> **PROBLEM DETAILS**:
Update the lines below by replacing every "top-left" with "upper-left" and leaving everything else unchanged. Omit the pictures from your answer.

> **RECORD SET**:
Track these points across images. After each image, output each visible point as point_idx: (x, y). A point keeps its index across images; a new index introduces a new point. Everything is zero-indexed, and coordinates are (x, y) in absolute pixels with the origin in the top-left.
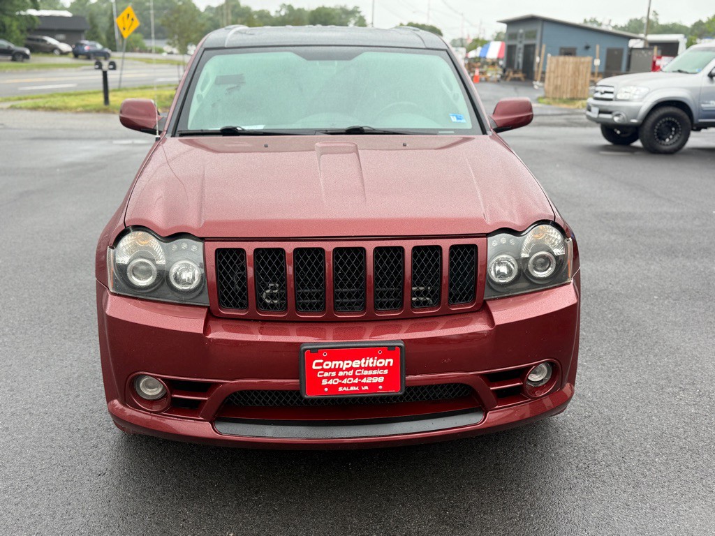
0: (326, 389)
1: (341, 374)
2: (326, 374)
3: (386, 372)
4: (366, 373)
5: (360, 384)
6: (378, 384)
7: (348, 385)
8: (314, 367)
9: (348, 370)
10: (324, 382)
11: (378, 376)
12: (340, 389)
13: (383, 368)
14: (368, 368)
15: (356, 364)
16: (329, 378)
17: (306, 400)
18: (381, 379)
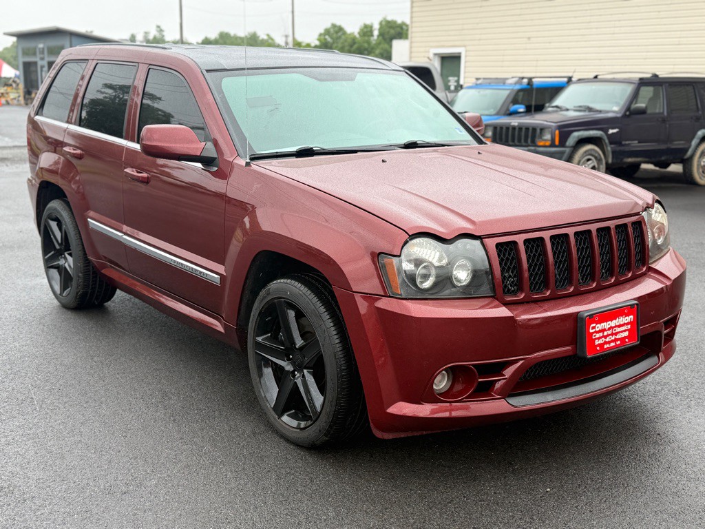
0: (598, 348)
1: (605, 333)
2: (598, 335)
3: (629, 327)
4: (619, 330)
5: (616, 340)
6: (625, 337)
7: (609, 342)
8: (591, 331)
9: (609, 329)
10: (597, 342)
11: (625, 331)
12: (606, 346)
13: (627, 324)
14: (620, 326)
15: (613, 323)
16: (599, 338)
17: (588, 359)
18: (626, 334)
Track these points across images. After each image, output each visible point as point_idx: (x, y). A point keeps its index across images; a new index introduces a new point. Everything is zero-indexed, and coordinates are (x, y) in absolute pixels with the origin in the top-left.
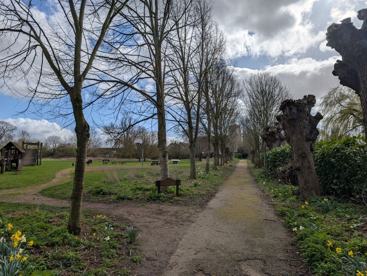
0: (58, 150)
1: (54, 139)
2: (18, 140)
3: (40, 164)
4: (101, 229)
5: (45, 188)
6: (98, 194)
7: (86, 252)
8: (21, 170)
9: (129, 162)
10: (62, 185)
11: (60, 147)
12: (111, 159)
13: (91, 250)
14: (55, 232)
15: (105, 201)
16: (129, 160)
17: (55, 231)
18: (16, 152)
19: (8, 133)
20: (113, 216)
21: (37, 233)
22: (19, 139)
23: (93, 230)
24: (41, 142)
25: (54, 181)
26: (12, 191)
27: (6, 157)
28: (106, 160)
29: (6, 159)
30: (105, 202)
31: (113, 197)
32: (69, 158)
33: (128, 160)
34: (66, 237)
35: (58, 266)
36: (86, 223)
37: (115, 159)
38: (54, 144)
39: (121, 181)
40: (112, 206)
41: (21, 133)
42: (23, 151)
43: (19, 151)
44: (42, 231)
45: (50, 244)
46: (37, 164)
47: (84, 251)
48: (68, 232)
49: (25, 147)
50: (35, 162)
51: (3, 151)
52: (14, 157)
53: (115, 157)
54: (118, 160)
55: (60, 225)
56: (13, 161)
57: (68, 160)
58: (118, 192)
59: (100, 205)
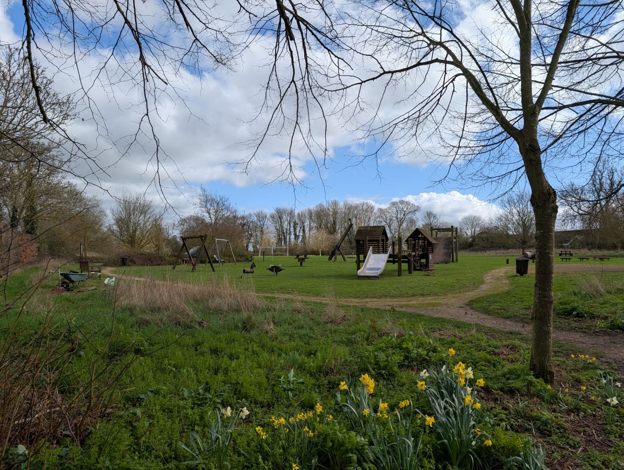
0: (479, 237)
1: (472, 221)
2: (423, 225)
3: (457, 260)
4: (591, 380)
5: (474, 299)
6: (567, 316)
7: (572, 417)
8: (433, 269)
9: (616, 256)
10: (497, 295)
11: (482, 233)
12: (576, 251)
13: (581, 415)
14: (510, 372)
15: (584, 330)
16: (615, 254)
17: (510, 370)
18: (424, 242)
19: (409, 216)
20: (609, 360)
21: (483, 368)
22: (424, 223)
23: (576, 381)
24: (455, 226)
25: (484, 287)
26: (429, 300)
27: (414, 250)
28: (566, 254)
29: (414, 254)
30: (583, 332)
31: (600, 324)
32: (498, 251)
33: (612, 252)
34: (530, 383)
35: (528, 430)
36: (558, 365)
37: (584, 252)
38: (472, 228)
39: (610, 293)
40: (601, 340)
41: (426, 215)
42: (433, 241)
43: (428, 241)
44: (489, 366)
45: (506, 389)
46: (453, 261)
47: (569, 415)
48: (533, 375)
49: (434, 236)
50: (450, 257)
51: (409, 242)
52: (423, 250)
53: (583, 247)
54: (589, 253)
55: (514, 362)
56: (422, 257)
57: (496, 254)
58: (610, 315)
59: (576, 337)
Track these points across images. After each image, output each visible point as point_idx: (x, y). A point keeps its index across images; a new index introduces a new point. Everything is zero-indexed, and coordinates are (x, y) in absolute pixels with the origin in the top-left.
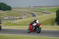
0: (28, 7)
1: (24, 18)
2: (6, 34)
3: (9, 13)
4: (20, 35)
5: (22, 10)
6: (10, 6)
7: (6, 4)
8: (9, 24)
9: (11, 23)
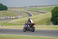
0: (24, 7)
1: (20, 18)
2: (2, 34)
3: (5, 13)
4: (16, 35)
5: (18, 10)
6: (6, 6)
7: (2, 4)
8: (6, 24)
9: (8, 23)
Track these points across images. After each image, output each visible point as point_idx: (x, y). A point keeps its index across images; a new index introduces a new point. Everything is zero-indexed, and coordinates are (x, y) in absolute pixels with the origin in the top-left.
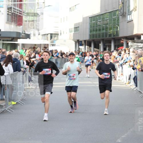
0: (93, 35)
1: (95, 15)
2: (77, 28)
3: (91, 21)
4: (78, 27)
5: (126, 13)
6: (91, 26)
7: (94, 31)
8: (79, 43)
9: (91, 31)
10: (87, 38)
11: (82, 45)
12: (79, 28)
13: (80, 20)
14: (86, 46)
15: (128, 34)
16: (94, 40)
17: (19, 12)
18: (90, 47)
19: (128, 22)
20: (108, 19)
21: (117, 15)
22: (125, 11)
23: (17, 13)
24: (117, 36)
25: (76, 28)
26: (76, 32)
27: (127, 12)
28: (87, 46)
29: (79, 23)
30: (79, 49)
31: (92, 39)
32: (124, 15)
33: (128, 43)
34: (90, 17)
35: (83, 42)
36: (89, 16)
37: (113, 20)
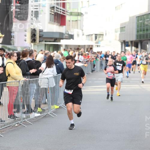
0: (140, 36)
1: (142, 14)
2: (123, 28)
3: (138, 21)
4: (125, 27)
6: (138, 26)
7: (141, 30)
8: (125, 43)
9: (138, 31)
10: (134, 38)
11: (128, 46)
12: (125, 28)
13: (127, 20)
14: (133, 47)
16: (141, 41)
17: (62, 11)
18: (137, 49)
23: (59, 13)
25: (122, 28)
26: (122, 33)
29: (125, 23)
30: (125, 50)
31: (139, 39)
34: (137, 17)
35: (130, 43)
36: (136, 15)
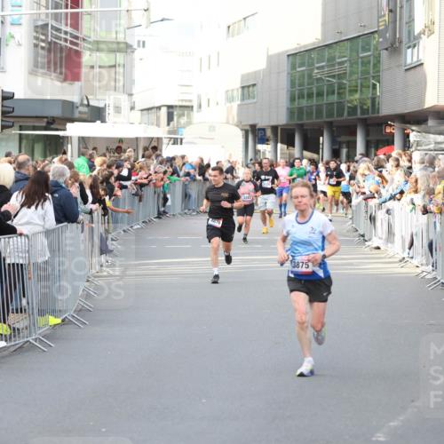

> **RESULT OF THE TASK**:
Track these points across images. After each image, output each visible point as point_idx: (x, y). A point keeps its index across images; a new index introduces a new point. Everything is zero-indexed, and coordinates are (x, y) in absolute pixels with the origin in the upper-left.
0: (326, 389)
1: (341, 374)
2: (326, 374)
3: (386, 372)
4: (366, 373)
5: (360, 384)
6: (378, 384)
7: (348, 385)
8: (314, 367)
9: (348, 370)
10: (324, 382)
11: (378, 376)
12: (340, 389)
13: (383, 368)
14: (368, 368)
15: (356, 364)
16: (329, 378)
17: (306, 400)
18: (381, 379)
0: (598, 348)
1: (605, 333)
2: (598, 335)
3: (629, 327)
4: (619, 330)
5: (616, 340)
6: (625, 337)
7: (609, 342)
8: (591, 331)
9: (609, 329)
10: (597, 342)
11: (625, 331)
12: (606, 346)
13: (627, 324)
14: (620, 326)
15: (613, 323)
16: (599, 338)
17: (588, 359)
18: (626, 334)
Track these points across images. After each image, output each visible point as point_idx: (x, y). A point keeps its index across images; a new index introduces a new point. Everything is zero-indexed, and coordinates are (x, y) in absolute pixels with the origin in the upper-left.
0: (58, 150)
1: (54, 139)
2: (18, 140)
3: (40, 164)
4: (101, 229)
5: (45, 188)
6: (98, 194)
7: (86, 252)
8: (21, 170)
9: (129, 162)
10: (62, 185)
11: (60, 147)
12: (111, 159)
13: (91, 250)
14: (55, 232)
15: (105, 201)
16: (129, 160)
17: (55, 231)
18: (16, 152)
19: (8, 133)
20: (113, 216)
21: (37, 233)
22: (19, 139)
23: (93, 230)
24: (41, 142)
25: (54, 181)
26: (12, 191)
27: (6, 157)
28: (106, 160)
29: (6, 159)
30: (105, 202)
31: (113, 197)
32: (69, 158)
33: (128, 160)
34: (66, 237)
35: (58, 266)
36: (86, 223)
37: (115, 159)
38: (54, 144)
39: (121, 181)
40: (112, 206)
41: (21, 133)
42: (23, 151)
43: (19, 151)
44: (42, 231)
45: (50, 244)
46: (37, 164)
47: (84, 251)
48: (68, 232)
49: (25, 147)
50: (35, 162)
51: (3, 151)
52: (14, 157)
53: (115, 157)
54: (118, 160)
55: (60, 225)
56: (13, 161)
57: (68, 160)
58: (118, 192)
59: (100, 205)
0: (479, 237)
1: (472, 221)
2: (423, 225)
3: (457, 260)
4: (591, 380)
5: (474, 299)
6: (567, 316)
7: (572, 417)
8: (433, 269)
9: (616, 256)
10: (497, 295)
11: (482, 233)
12: (576, 251)
13: (581, 415)
14: (510, 372)
15: (584, 330)
16: (615, 254)
17: (510, 370)
18: (424, 242)
19: (409, 216)
20: (609, 360)
21: (483, 368)
22: (424, 223)
23: (576, 381)
24: (455, 226)
25: (484, 287)
26: (429, 300)
27: (414, 250)
28: (566, 254)
29: (414, 254)
30: (583, 332)
31: (600, 324)
32: (498, 251)
33: (612, 252)
34: (530, 383)
35: (528, 430)
36: (558, 365)
37: (584, 252)
38: (472, 228)
39: (610, 293)
40: (601, 340)
41: (426, 215)
42: (433, 241)
43: (428, 241)
44: (489, 366)
45: (506, 389)
46: (453, 261)
47: (569, 415)
48: (533, 375)
49: (434, 236)
50: (450, 257)
51: (409, 242)
52: (423, 250)
53: (583, 247)
54: (589, 253)
55: (514, 362)
56: (422, 257)
57: (496, 254)
58: (610, 315)
59: (576, 337)
Track these points across images. After each image, output each visible point as point_idx: (x, y). A point keeps its index across images; a new index introduces a new point. Everything is zero-indexed, and coordinates are (x, y) in absolute pixels with the origin in the upper-left.
0: (28, 7)
1: (24, 18)
2: (6, 34)
3: (9, 13)
4: (20, 35)
5: (22, 10)
6: (10, 6)
7: (6, 4)
8: (9, 24)
9: (11, 23)
0: (24, 7)
1: (20, 18)
2: (2, 34)
3: (5, 13)
4: (16, 35)
5: (18, 10)
6: (6, 6)
7: (2, 4)
8: (6, 24)
9: (8, 23)
Track these points across images. After each image, output each visible point as point_idx: (x, y). A point keeps its index across images; a new index introduces a new point. Everything is zero-indexed, and coordinates are (x, y) in absolute pixels with the origin in the upper-left.
0: (93, 35)
1: (95, 15)
2: (77, 28)
3: (91, 21)
4: (78, 27)
5: (126, 13)
6: (91, 26)
7: (94, 31)
8: (79, 43)
9: (91, 31)
10: (87, 38)
11: (82, 45)
12: (79, 28)
13: (80, 20)
14: (86, 46)
15: (128, 34)
16: (94, 40)
17: (19, 12)
18: (90, 47)
19: (128, 22)
20: (108, 19)
21: (117, 15)
22: (125, 11)
23: (17, 13)
24: (117, 36)
25: (76, 28)
26: (76, 32)
27: (127, 12)
28: (87, 46)
29: (79, 23)
30: (79, 49)
31: (92, 39)
32: (124, 15)
33: (128, 43)
34: (90, 17)
35: (83, 42)
36: (89, 16)
37: (113, 20)
0: (140, 36)
1: (142, 14)
2: (123, 28)
3: (138, 21)
4: (125, 27)
6: (138, 26)
7: (141, 30)
8: (125, 43)
9: (138, 31)
10: (134, 38)
11: (128, 46)
12: (125, 28)
13: (127, 20)
14: (133, 47)
16: (141, 41)
17: (62, 11)
18: (137, 49)
23: (59, 13)
25: (122, 28)
26: (122, 33)
29: (125, 23)
30: (125, 50)
31: (139, 39)
34: (137, 17)
35: (130, 43)
36: (136, 15)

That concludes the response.